(What to do) Search the data for the word "professional" and copy every line where it occurs.

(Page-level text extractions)
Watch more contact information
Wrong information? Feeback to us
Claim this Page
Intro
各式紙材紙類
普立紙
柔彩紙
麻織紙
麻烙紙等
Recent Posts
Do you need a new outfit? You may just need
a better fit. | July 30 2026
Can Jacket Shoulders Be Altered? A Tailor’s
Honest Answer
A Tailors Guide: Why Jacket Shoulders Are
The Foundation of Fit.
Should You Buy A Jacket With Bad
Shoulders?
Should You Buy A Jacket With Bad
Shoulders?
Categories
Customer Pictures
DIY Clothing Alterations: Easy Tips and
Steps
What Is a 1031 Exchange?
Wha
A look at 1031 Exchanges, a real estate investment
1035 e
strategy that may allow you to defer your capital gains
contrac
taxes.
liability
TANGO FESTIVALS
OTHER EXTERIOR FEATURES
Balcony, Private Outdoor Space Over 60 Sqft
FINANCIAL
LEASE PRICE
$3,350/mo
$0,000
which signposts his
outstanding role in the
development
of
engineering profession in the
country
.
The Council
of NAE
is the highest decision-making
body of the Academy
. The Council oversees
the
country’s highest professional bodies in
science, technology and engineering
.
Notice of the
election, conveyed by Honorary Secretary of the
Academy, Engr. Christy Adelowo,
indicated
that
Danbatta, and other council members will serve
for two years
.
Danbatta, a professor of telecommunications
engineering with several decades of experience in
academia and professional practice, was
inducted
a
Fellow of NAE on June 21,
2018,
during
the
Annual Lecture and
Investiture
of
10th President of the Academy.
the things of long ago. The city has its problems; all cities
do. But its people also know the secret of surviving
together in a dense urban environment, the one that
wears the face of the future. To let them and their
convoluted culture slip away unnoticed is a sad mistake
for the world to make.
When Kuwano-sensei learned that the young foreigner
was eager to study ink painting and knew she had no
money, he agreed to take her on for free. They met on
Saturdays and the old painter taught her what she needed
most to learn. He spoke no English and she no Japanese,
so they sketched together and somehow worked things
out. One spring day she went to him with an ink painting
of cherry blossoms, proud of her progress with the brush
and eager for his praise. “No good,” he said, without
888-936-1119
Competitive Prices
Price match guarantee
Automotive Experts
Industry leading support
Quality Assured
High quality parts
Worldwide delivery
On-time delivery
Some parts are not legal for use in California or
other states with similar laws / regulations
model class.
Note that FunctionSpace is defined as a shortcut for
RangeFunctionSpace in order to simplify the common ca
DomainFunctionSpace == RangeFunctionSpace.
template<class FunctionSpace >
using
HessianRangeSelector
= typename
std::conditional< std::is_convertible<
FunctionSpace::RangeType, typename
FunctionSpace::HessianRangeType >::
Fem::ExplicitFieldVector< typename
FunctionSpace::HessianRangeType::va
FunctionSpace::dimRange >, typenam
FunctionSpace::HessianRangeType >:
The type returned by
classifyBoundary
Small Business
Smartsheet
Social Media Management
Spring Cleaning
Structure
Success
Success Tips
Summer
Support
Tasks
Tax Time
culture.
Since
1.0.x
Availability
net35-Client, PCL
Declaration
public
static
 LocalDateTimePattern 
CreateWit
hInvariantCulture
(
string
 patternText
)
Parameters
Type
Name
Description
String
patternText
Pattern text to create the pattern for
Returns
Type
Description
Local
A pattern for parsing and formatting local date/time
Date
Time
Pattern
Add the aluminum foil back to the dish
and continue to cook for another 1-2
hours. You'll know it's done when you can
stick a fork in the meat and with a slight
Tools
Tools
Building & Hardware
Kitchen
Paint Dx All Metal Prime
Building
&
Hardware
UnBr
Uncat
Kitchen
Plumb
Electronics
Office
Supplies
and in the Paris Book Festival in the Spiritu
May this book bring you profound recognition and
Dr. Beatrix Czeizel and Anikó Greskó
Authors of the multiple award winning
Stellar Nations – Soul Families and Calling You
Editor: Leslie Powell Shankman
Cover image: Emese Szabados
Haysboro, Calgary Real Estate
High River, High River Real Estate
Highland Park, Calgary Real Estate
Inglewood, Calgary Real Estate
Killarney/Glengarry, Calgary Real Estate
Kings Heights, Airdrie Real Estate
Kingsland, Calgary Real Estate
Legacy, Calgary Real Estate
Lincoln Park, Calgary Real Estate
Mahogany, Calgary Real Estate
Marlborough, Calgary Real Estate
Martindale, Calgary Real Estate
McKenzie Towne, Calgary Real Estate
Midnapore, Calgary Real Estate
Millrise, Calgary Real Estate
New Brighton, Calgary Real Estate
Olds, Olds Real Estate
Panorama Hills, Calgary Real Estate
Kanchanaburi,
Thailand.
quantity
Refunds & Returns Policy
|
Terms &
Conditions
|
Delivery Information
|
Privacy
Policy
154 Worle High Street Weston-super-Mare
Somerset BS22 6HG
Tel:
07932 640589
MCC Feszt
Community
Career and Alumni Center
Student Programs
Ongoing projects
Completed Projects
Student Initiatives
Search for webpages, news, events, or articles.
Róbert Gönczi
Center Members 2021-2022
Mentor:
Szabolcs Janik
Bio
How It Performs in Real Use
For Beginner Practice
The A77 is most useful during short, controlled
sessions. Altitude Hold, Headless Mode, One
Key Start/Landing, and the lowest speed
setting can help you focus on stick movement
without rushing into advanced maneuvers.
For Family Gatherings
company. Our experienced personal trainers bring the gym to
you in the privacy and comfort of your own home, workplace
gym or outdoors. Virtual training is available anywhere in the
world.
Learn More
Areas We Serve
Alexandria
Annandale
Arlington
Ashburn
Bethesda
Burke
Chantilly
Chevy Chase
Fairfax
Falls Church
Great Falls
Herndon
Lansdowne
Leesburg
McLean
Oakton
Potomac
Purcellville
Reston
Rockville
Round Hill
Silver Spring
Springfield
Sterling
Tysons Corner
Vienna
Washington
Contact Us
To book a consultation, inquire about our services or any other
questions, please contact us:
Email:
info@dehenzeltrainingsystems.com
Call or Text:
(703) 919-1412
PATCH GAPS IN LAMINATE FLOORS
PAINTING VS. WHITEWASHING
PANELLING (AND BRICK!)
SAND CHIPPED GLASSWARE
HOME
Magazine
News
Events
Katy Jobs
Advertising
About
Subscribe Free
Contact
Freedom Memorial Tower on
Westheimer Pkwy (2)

(Solved exercise)
country’s highest professional bodies in
academia and professional practice, was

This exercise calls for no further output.